What the task requires: The material below contains a line with "HFOV = 78.2" and a line with "Pixel boxes are". Copy exactly those two lines and all lines between them.

Task input:
##############################
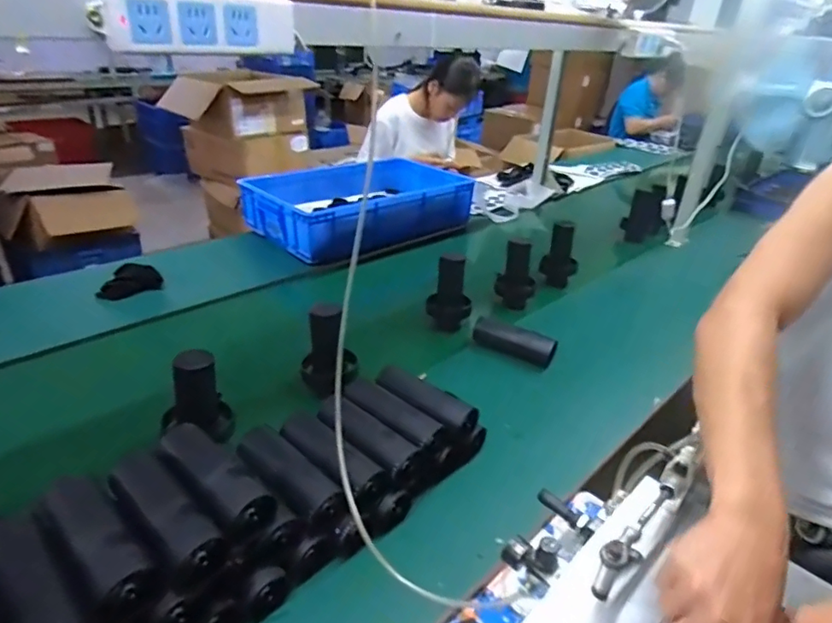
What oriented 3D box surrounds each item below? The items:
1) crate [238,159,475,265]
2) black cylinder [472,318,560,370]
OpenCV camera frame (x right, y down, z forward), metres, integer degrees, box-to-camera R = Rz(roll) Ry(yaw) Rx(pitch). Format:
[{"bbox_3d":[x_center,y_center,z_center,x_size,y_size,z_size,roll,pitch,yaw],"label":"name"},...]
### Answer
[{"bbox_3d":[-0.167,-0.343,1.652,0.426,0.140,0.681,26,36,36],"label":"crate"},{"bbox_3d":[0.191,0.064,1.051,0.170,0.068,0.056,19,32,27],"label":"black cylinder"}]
##############################
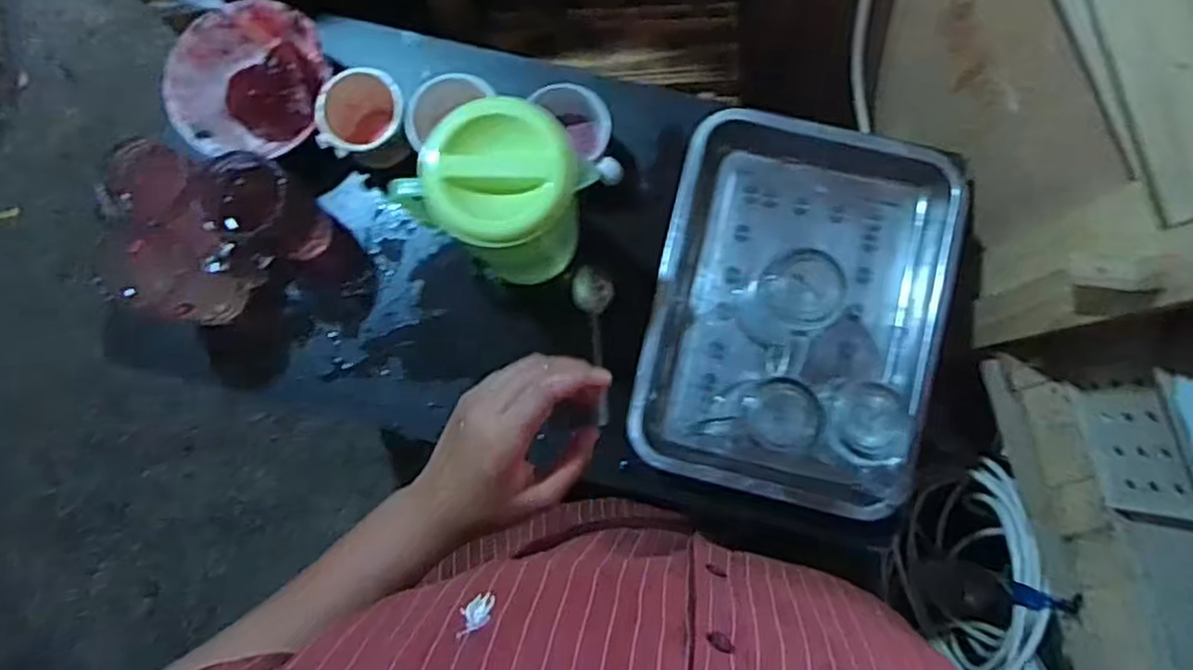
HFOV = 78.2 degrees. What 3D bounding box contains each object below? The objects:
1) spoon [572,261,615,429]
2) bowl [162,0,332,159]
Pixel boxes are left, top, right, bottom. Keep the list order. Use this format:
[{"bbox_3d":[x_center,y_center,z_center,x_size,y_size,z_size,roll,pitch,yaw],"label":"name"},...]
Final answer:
##############################
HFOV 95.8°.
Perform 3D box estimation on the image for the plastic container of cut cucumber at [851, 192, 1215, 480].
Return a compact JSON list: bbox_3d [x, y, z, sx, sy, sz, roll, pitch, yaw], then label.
##############################
Task answer:
HFOV = 78.2 degrees. What 3D bounding box contains each object below? The objects:
1) spoon [572,261,615,429]
2) bowl [162,0,332,159]
Pixel boxes are left, top, right, bottom. Keep the list order. Use this format:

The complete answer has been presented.